First would be the workload. Are you sending very big batch_mutate or multiget
requests? Each row in the requests turns into a command in the appropriate
thread pool. This can result in other requests waiting a long time for their
commands to get processed.
Next would be looking for GC and checking the memtable_flush_queue_size is set
high enough (check yaml for docs).
After that I would look at winding concurrent_writers (and I assume
concurrent_readers) back. Anytime I see weirdness I look for config changes and
see what happens when they are returned to the default or near default. Do you
have 16 _physical_ cores?
Hope that helps.
-----------------
Aaron Morton
Freelance Developer
@aaronmorton
http://www.thelastpickle.com
On 18/08/2012, at 10:01 AM, Guillermo Winkler <[email protected]> wrote:
> Aaron, thanks for your answer.
>
> I'm actually tracking a problem where mutations get dropped and cfstats show
> no activity whatsoever, I have 100 threads for the mutation pool, no running
> or pending tasks, but some mutations get dropped none the less.
>
> I'm thinking about some scheduling problems but not really sure yet.
>
> Have you ever seen a case of dropped mutations with the system under light
> load?
>
> Thanks,
> Guille
>
>
> On Thu, Aug 16, 2012 at 8:22 PM, aaron morton <[email protected]> wrote:
> That's some pretty old code. I would guess it was done that way to conserve
> resources.
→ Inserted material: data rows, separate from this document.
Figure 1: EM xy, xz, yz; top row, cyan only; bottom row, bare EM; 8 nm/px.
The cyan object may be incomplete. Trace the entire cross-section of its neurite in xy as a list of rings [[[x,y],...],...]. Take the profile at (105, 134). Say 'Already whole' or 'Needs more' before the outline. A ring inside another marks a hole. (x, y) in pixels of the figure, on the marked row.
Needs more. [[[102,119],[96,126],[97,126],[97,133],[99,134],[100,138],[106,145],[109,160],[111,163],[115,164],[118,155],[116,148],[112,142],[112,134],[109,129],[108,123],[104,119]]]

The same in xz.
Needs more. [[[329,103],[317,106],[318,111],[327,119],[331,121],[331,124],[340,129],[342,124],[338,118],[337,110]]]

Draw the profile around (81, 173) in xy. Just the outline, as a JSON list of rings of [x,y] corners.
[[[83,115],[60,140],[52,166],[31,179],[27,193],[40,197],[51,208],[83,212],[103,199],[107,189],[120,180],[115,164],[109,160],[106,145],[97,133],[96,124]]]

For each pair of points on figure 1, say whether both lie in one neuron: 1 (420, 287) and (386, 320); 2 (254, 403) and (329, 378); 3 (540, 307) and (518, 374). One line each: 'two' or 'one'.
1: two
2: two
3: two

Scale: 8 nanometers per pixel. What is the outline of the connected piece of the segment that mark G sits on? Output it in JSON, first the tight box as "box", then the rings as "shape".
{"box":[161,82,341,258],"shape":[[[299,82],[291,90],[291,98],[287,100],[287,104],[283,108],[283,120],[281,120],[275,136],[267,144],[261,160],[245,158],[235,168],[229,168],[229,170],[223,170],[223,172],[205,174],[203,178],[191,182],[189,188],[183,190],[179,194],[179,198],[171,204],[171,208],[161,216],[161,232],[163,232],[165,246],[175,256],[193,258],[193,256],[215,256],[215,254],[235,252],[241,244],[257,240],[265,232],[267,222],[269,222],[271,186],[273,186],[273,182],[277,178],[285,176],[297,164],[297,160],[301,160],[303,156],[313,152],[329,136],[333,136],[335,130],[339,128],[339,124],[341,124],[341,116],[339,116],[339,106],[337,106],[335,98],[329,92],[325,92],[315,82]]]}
And _i think_ thread creation is pretty light weight.
>
> Jonathan / Brandon / others - opinions ?
>
> Cheers
>
>
> -----------------
> Aaron Morton
> Freelance Developer
> @aaronmorton
> http://www.thelastpickle.com
>
> On 17/08/2012, at 8:09 AM, Guillermo Winkler <[email protected]> wrote:
>
>> Hi, I have a cassandra cluster where I'm seeing a lot of thread trashing
>> from the mutation pool.
>>
>> MutationStage:72031
>>
>> Where threads get created and disposed in 100's batches every few minutes,
>> since it's a 16 core server concurrent_writes is set in 100 in the
>> cassandra.yaml.
>>
>> concurrent_writes: 100
>>
>> I've seen in the StageManager class this pools get created with 60 seconds
>> keepalive time.
>>
>> DebuggableThreadPoolExecutor -> allowCoreThreadTimeOut(true);
>>
>> StageManager-> public static final long KEEPALIVE = 60; // seconds to keep
>> "extra" threads alive for when idle
>>
>> Is it a reason for it to be this way?
>>
>> Why not have a fixed size pool with Integer.MAX_VALUE as keepalive since
>> corePoolSize and maxPoolSize are set at the same size?
>>
>> Thanks,
>> Guille
>>
>
>